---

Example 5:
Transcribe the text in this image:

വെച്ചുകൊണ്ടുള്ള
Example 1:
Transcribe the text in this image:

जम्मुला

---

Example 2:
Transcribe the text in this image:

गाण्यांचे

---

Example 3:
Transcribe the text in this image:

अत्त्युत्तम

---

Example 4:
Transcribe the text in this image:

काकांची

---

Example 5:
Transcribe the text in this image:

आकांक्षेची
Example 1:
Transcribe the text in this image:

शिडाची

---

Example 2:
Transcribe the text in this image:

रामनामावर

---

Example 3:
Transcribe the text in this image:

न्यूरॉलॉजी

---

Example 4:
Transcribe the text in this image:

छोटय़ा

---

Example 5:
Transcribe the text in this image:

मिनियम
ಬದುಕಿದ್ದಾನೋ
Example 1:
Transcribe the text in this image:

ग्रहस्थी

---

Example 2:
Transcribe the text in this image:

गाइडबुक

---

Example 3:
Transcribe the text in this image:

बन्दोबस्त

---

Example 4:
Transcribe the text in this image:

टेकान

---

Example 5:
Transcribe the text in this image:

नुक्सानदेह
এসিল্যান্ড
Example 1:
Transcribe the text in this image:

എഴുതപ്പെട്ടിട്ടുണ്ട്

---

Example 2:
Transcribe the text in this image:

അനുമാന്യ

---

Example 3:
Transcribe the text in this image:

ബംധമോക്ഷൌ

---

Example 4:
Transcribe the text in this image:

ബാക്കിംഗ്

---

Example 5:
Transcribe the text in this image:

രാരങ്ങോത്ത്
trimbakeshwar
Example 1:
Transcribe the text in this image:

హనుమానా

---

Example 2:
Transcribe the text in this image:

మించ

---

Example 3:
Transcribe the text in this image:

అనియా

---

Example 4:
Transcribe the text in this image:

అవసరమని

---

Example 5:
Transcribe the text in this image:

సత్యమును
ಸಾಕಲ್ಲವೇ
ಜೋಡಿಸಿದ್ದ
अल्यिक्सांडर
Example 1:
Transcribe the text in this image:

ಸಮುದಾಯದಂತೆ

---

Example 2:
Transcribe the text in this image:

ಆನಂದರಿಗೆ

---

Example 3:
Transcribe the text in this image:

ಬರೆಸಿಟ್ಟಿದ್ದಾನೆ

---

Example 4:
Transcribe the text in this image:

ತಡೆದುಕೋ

┄┄┄┄┄┄

### Exercise goal
Your task is to transcribe the listing in full, so that each line reads exactly as before.

### Response box
---

Example 5:
Transcribe the text in this image:

വെച്ചുകൊണ്ടുള്ള
Example 1:
Transcribe the text in this image:

जम्मुला

---

Example 2:
Transcribe the text in this image:

गाण्यांचे

---

Example 3:
Transcribe the text in this image:

अत्त्युत्तम

---

Example 4:
Transcribe the text in this image:

काकांची

---

Example 5:
Transcribe the text in this image:

आकांक्षेची
Example 1:
Transcribe the text in this image:

शिडाची

---

Example 2:
Transcribe the text in this image:

रामनामावर

---

Example 3:
Transcribe the text in this image:

न्यूरॉलॉजी

---

Example 4:
Transcribe the text in this image:

छोटय़ा

---

Example 5:
Transcribe the text in this image:

मिनियम
ಬದುಕಿದ್ದಾನೋ
Example 1:
Transcribe the text in this image:

ग्रहस्थी

---

Example 2:
Transcribe the text in this image:

गाइडबुक

---

Example 3:
Transcribe the text in this image:

बन्दोबस्त

---

Example 4:
Transcribe the text in this image:

टेकान

---

Example 5:
Transcribe the text in this image:

नुक्सानदेह
এসিল্যান্ড
Example 1:
Transcribe the text in this image:

എഴുതപ്പെട്ടിട്ടുണ്ട്

---

Example 2:
Transcribe the text in this image:

അനുമാന്യ

---

Example 3:
Transcribe the text in this image:

ബംധമോക്ഷൌ

---

Example 4:
Transcribe the text in this image:

ബാക്കിംഗ്

---

Example 5:
Transcribe the text in this image:

രാരങ്ങോത്ത്
trimbakeshwar
Example 1:
Transcribe the text in this image:

హనుమానా

---

Example 2:
Transcribe the text in this image:

మించ

---

Example 3:
Transcribe the text in this image:

అనియా

---

Example 4:
Transcribe the text in this image:

అవసరమని

---

Example 5:
Transcribe the text in this image:

సత్యమును
ಸಾಕಲ್ಲವೇ
ಜೋಡಿಸಿದ್ದ
अल्यिक्सांडर
Example 1:
Transcribe the text in this image:

ಸಮುದಾಯದಂತೆ

---

Example 2:
Transcribe the text in this image:

ಆನಂದರಿಗೆ

---

Example 3:
Transcribe the text in this image:

ಬರೆಸಿಟ್ಟಿದ್ದಾನೆ

---

Example 4:
Transcribe the text in this image:

ತಡೆದುಕೋ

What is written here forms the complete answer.